Problem requirements:
Gather every line from the items below that contains the word "while", and copy each one out.
--- --- ---
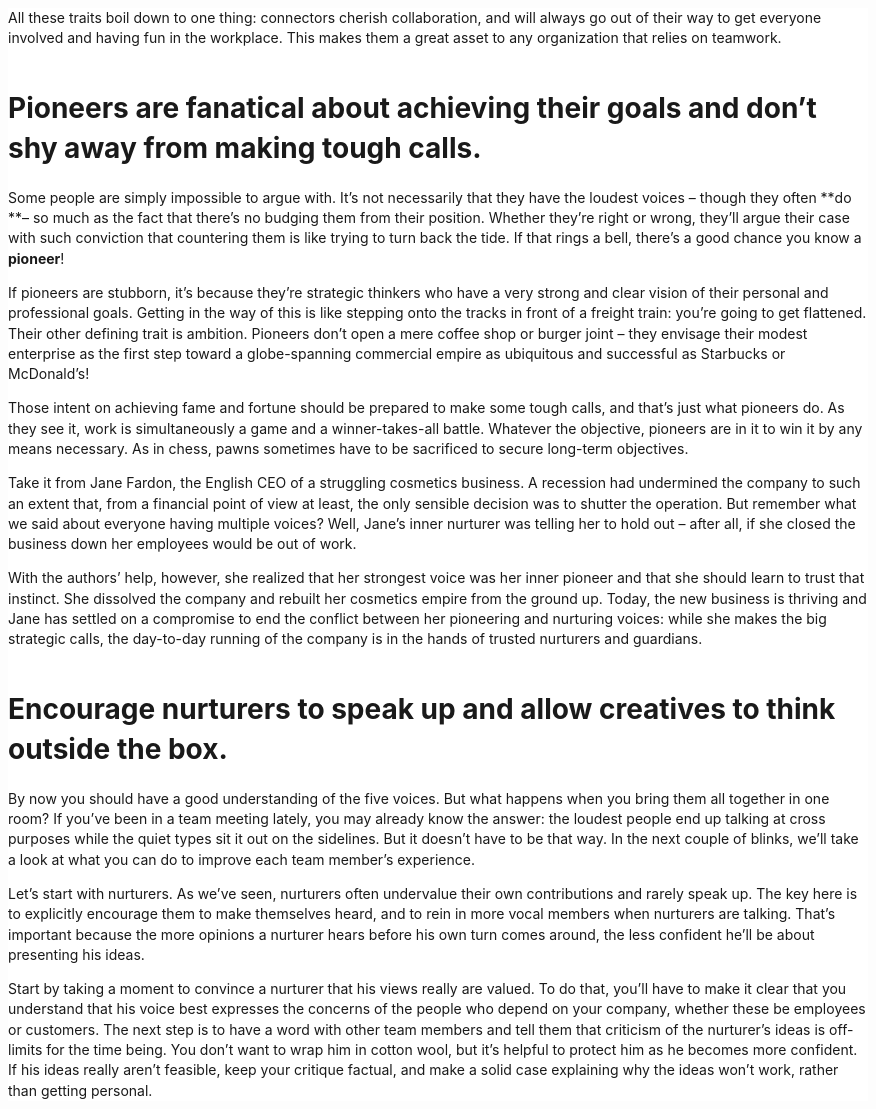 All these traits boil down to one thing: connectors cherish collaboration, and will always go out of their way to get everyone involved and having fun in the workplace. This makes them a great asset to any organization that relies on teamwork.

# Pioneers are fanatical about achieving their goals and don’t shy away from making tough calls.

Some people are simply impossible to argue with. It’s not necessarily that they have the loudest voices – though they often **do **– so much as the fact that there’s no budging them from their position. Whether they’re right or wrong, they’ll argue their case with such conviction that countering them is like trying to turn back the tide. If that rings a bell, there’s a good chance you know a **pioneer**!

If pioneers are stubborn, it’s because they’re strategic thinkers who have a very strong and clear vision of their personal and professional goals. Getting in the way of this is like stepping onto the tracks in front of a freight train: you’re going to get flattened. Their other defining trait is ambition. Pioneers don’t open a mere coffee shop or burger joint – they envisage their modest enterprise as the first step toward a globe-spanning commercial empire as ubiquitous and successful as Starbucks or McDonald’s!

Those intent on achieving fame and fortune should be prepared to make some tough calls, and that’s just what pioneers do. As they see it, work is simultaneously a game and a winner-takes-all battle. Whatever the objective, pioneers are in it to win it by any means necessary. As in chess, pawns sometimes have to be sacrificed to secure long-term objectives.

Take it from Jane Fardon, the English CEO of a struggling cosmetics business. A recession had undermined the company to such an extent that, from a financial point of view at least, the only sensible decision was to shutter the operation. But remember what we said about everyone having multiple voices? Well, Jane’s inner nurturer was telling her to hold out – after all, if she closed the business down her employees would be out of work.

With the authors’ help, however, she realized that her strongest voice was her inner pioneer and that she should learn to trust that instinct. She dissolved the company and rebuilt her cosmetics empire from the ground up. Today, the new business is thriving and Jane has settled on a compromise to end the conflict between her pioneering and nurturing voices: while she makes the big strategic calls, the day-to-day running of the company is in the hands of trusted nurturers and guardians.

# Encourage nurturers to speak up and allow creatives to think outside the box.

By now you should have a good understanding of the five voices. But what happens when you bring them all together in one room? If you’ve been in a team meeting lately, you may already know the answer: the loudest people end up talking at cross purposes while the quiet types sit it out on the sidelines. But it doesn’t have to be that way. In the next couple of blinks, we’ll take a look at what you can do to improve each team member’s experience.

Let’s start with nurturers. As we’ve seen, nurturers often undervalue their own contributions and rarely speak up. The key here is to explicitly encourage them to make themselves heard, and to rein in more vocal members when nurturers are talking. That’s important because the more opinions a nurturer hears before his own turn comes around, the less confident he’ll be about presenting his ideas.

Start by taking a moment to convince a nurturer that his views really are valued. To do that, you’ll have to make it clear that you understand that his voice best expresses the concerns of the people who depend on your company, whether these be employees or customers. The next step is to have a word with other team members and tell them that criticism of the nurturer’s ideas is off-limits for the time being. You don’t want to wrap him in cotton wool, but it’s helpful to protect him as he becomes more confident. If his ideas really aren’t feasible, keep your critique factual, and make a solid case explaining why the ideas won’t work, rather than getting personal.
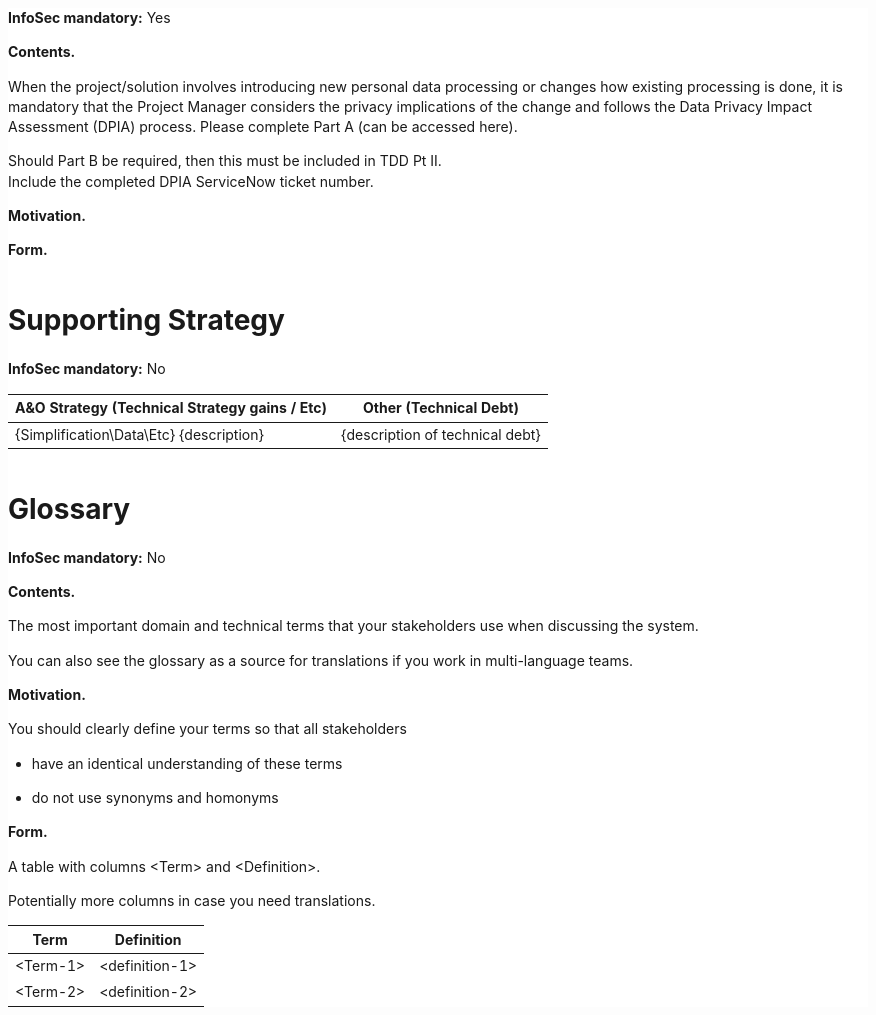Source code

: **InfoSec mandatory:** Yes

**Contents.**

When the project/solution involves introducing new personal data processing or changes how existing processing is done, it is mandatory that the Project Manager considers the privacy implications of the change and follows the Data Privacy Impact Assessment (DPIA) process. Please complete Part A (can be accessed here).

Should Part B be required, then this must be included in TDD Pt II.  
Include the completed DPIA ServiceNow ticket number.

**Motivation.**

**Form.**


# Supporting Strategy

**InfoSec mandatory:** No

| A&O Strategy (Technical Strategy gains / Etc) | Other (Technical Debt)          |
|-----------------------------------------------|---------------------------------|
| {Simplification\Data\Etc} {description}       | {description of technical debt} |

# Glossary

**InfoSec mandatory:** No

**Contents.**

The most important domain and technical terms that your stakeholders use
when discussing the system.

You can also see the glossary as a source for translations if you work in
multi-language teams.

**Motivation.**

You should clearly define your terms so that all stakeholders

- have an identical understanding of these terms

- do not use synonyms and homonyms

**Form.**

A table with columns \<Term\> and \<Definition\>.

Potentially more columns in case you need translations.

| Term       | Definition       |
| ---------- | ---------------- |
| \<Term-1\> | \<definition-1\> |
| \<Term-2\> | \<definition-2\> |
--- --- ---
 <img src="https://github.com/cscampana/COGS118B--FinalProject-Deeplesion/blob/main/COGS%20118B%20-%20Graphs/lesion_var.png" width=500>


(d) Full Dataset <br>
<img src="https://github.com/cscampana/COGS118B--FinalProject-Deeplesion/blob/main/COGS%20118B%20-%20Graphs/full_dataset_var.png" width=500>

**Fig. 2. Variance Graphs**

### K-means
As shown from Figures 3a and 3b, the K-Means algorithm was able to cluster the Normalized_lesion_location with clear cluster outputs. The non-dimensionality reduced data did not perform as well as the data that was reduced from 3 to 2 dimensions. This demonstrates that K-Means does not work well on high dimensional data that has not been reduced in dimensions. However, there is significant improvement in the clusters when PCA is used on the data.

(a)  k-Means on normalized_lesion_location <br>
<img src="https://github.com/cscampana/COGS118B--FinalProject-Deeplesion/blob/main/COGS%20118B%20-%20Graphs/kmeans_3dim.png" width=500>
--- --- ---
Response to this task:
With the authors’ help, however, she realized that her strongest voice was her inner pioneer and that she should learn to trust that instinct. She dissolved the company and rebuilt her cosmetics empire from the ground up. Today, the new business is thriving and Jane has settled on a compromise to end the conflict between her pioneering and nurturing voices: while she makes the big strategic calls, the day-to-day running of the company is in the hands of trusted nurturers and guardians.
By now you should have a good understanding of the five voices. But what happens when you bring them all together in one room? If you’ve been in a team meeting lately, you may already know the answer: the loudest people end up talking at cross purposes while the quiet types sit it out on the sidelines. But it doesn’t have to be that way. In the next couple of blinks, we’ll take a look at what you can do to improve each team member’s experience.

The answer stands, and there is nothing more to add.